2007
Otra vez Pele. Ahora con un derrame en la corteza cerebral. Comenzó a hablar con vocales sueltas, como una máquina alimentada por una sola fase de energía. Se sentó en la cama, intentó ponerse las medias y cayó al piso suavemente. Era menos un cuerpo, es decir un continente, que un contenido denso que se derramaba sobre el dormitorio. La ingresaron a la sala de urgencias, le volaron nuevamente el peinado, esta vez con un corte al ras, le abrieron la cabeza y se la cerraron tres horas más tarde.
El cirujano que dirigió la operación se llama Julián Perrier. Salió con el barbijo colgando y la chaqueta con unas gotas de sangre por las que se pasaba una mano por descuido o perversión. Dijo que le había sacado un coagulo “del tamaño de una empanada”. ¿Una empanada? ¿Una empanada de copetín o una empanada gallega? ¿La empanada era un tamaño o una forma? La metáfora no era lo que hacía fuerte a Perrier; lo hacían fuerte sus silencios y su sonrisa, agradable pero siempre activada fuera de lugar.
Pele subía y bajaba la cama con el control remoto: “Usted sabe Doctor, ay qué joven es usted Doctor, podría ser mi hijo, pero yo no tengo hijos porque me casé grande y Simón nunca quiso adoptar. Le cuento: yo me caí en el sanatorio. El 14 de marzo, cuando le hicieron la conoloscopía, no, la clonos..., pucha, co-lo-nos-co-pía a Simón. Yo, de metida, le quise decir al médico, el Doctor Montagna, que por qué no le daba un analgésico y entonces lo dejé a Simón y me fui al consultorio que está sobre calle Almafuerte, ¡Almafuerte!, ‘Procede como Dios que nunca reza/o como el robledal cuya grandeza/necesita del agua y no la implora’, ¡qué maravilla!, el consultorio que está frente al Hotel del Sol, que es de mi cuñada Tina, divina pobre, que ayer me dio el té, y no va que cuando quiero bajar las escaleras, acostumbrada a bajar y a subir por ahí durante tanto tiempo, imagínese que yo fui a la inauguración de ese sanatorio cuando vivía el Doctor Quattordio, así que fíjese cuánto hace; a cualquier hora que lo llamara venía en su Falcon blanco, hermoso, un Farlaine, no un Falcon, un Farlaine blanco con techo negro, atendió a todos mis sobrinos, él estaba casado con Margot Chidichimo, fuimos juntas al Normal, bueh, ella, en fin, no sé si se lo merecía a Quattordio, y entonces como no había escalera, ni un cartel, nada, que dijera que la habían sacado, me fui por la pendiente, una rampa para discapacitados pusieron, fíjese qué ironía, ¡qué ironía!, y me fui de boca y me rompí la cabeza, con decirle que me dieron tres puntos en la encía, tenía los ojos morados, gracias a Dios no me quebré nada, yo creo que en ese golpe me dio el derrame, ¿no?, porque me empecé a sentir lenta y la semana pasada tenía un dolor de cabeza tremendo, tremendo, pero como el Doctor Melconian, fíjese que hace treinta y cinco años que me atiende, mire si lo conoceré, me dijo que no me hiciera ninguna tomografía, me quedé tranquila... Así que me sacó una empanada, es increíble lo que puede lograr la medicina.

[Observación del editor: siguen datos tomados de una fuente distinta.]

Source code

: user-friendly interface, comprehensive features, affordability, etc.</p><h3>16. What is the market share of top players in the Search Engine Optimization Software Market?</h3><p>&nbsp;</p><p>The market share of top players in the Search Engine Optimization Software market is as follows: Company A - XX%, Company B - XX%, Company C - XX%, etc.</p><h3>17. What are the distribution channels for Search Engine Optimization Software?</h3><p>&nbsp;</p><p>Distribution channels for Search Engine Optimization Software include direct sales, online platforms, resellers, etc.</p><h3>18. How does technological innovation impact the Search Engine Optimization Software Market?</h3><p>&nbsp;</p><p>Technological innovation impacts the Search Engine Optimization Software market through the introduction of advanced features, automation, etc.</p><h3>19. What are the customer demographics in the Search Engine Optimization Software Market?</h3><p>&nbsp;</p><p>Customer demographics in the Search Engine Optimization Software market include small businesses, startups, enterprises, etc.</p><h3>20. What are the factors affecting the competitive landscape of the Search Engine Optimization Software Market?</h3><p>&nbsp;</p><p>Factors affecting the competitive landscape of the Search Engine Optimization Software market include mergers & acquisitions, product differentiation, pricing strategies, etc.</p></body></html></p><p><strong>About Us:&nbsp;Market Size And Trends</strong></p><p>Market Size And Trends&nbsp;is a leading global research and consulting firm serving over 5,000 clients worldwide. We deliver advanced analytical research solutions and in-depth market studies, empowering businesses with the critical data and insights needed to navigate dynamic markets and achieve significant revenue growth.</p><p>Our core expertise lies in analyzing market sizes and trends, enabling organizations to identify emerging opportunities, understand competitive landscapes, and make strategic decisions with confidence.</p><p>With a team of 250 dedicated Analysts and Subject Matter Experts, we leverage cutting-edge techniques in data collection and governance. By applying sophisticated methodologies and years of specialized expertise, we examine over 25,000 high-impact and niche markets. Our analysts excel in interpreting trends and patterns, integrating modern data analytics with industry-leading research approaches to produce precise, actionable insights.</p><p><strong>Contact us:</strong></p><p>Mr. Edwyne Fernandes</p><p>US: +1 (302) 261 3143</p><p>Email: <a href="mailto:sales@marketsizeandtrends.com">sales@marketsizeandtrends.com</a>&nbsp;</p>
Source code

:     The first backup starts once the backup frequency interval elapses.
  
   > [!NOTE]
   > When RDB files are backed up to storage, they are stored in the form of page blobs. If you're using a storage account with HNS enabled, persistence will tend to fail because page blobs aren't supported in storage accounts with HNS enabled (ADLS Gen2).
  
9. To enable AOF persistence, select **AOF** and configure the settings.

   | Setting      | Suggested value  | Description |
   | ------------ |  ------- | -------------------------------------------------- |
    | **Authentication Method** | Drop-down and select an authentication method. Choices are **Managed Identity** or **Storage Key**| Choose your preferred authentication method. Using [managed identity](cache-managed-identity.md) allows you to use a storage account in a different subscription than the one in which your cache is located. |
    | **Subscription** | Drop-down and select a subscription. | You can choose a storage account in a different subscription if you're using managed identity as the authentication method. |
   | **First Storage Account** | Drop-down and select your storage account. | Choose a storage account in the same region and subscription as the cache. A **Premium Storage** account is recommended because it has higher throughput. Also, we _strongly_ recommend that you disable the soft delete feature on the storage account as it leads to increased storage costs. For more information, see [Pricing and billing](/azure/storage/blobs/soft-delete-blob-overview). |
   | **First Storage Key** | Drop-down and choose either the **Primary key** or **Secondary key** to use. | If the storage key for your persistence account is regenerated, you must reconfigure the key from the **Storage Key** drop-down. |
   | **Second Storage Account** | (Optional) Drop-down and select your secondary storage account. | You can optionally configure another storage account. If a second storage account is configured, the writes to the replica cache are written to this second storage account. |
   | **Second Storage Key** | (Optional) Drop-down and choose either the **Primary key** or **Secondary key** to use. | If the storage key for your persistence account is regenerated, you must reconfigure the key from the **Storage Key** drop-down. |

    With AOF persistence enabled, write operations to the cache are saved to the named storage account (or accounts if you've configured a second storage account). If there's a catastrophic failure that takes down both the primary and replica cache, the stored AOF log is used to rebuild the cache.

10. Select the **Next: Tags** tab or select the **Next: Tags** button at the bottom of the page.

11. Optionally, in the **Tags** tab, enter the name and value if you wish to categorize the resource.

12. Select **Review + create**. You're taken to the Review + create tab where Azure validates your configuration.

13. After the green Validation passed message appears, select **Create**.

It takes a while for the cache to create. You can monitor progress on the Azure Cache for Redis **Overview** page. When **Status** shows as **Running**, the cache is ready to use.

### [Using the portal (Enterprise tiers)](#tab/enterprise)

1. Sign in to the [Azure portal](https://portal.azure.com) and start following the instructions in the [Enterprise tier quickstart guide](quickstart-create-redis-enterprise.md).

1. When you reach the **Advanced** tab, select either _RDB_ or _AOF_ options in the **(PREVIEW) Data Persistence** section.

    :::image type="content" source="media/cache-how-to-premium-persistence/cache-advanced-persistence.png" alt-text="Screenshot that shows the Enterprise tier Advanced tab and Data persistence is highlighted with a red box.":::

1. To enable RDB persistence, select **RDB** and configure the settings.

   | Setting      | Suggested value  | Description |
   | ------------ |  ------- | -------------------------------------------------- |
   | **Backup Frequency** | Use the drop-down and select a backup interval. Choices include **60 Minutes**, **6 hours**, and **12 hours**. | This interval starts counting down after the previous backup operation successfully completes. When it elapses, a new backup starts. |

Yo siempre digo que la medicina son los médicos: nada más. Bueno, no todos, los médicos no justamente, sino los médicos buenos, porque usted sabe que acá en Junín los médicos son unos comerciantes, cuidado que no todos, pero la mayoría; las enfermeras son otra cosa, las chicas de acá me atienden de maravillas, ayer comí, no, ayer no, hoy, hoy almorcé pollo con gelatina y ellas me daban en la boca, como yo tengo que apoyarme sobre la derecha...”.
Julián Perrier tomó con sus dos manos una mano de Pele y la rescató del pozo más profundo, el del monólogo interior, estacionó su sonrisa sideral en una milésima de segundo en la que también la reguló para que se viera nítida, la miró a los ojos y le dijo, lentamente, como si estuviera aprendiendo a hablar: “Querida. Hoy operé nueve horas. ¿Me quiere decir algo? Porque si no vuelvo mañana”. Desairada por la autoridad y la diplomacia —y el sadismo— de Perrier, Pele giró la cabeza de golpe y me apuntó con la mirada, erguida sobre el cuello delgado mientras la punta de la red que le envolvía la cabeza vibraba como la cresta de un pájaro que no está disfrutando del bosque.